This was my lunch today . . . soooooooo delicious!
Quantity : 4 servings
Preparation : 10 min Cooking : 1 h
170calories/serving
Ingredients
1 onions, chopped 200 g
1 clove garlic, chopped
6 beetroots, peeled then cut into large chunks 750 g
1/2 potatoes, peeled then cut into large chunks 100 g
2 tsp butter, unsalted 9 g
2 tsp canola oil 10 mL
2 tsp gingerroot, grated 9 g
3 1/2 cups chicken broth, low-sodium 900 mL
1 pinch salt [optional] 0.2 g (I used Watkins Organic All-Purpose Seasoning Salt-Free)
4 tsp chives, fresh, chopped 4 g
Before you start
A blender or food processor will be very useful to purée the soup.
Method
Prepare the vegetables: chop the onions and garlic; peel the beets and potatoes, then cut them into large chunks.
Heat the butter and oil in a saucepan over medium heat.
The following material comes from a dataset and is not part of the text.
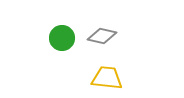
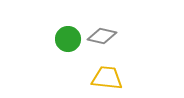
green circle: moved 6 px right, 1 px down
Add the onions and garlic, then sauté 3-4 min until soft. Grate the ginger and add it to the pan. Cook 1 min with stirring. Add the beets and potatoes, then pour in the broth, bring it to a boil, cover and simmer 1 h. Add salt and pepper to taste.
Take the pan off the heat, let it cool down a few minutes then purée the soup in a blender or food processor. Adjust the seasoning, then ladle the soup into bowls. Garnish with sour cream and chopped chives, then serve (warm or at room temperature).
Observations
The soup keeps up to 7 days in the refrigerator or up to 4 months in the freezer.